BEGIN

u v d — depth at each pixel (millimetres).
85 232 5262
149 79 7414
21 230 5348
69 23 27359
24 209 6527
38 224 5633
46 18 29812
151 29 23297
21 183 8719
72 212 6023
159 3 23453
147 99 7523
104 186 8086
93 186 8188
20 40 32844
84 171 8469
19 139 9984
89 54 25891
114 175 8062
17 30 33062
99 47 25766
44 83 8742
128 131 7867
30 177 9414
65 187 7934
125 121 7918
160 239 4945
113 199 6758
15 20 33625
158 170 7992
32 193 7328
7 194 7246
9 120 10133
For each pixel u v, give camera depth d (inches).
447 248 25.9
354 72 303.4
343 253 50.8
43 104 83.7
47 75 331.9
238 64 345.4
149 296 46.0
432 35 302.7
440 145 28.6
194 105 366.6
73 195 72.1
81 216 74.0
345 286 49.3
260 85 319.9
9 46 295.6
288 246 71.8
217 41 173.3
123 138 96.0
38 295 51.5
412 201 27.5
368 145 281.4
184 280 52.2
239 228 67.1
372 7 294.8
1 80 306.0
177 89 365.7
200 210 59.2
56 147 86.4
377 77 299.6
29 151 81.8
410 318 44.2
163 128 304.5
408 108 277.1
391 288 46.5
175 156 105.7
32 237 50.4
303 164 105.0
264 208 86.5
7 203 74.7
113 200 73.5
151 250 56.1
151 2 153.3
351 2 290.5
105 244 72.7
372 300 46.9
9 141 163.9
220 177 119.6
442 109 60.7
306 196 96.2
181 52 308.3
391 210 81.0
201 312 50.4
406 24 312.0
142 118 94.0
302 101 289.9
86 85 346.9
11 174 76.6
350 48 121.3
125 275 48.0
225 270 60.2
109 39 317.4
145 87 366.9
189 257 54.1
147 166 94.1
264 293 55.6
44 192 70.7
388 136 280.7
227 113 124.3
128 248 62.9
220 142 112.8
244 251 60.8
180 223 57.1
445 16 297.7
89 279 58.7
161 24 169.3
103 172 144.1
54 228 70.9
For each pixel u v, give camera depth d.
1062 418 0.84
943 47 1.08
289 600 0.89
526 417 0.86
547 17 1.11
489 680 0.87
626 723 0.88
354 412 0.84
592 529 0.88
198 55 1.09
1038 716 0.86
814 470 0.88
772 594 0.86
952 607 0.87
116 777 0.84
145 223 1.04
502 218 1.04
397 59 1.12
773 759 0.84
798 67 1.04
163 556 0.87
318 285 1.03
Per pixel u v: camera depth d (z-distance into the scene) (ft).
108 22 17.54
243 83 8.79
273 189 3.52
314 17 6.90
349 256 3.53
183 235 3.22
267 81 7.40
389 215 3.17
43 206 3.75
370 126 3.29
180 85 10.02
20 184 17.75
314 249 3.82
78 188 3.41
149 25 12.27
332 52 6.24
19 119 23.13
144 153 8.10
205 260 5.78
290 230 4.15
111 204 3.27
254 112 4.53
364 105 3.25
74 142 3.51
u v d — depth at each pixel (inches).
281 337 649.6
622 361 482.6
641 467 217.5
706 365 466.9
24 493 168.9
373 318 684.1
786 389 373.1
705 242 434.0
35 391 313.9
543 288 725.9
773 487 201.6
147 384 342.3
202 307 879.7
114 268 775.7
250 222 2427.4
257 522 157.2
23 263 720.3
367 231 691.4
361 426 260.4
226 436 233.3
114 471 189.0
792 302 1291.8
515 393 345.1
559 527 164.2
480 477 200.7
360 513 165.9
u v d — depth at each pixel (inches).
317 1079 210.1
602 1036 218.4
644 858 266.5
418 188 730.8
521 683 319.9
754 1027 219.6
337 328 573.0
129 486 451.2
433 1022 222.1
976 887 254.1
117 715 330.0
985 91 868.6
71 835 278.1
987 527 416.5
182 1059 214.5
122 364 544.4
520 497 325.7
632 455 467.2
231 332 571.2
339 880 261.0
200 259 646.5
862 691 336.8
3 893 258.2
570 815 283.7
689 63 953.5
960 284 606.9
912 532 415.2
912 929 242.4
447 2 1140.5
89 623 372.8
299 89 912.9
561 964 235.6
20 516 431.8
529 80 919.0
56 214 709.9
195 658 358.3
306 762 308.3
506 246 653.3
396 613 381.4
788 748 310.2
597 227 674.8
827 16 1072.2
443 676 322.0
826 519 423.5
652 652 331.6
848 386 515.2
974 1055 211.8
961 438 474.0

END

Task details – Among the records, find all lines that include the string "depth" and return them.

Solved problem –
u v d — depth at each pixel (millimetres).
For each pixel u v, give camera depth d (inches).
For each pixel u v, give camera depth d.
Per pixel u v: camera depth d (z-distance into the scene) (ft).
u v d — depth at each pixel (inches).
u v d — depth at each pixel (inches).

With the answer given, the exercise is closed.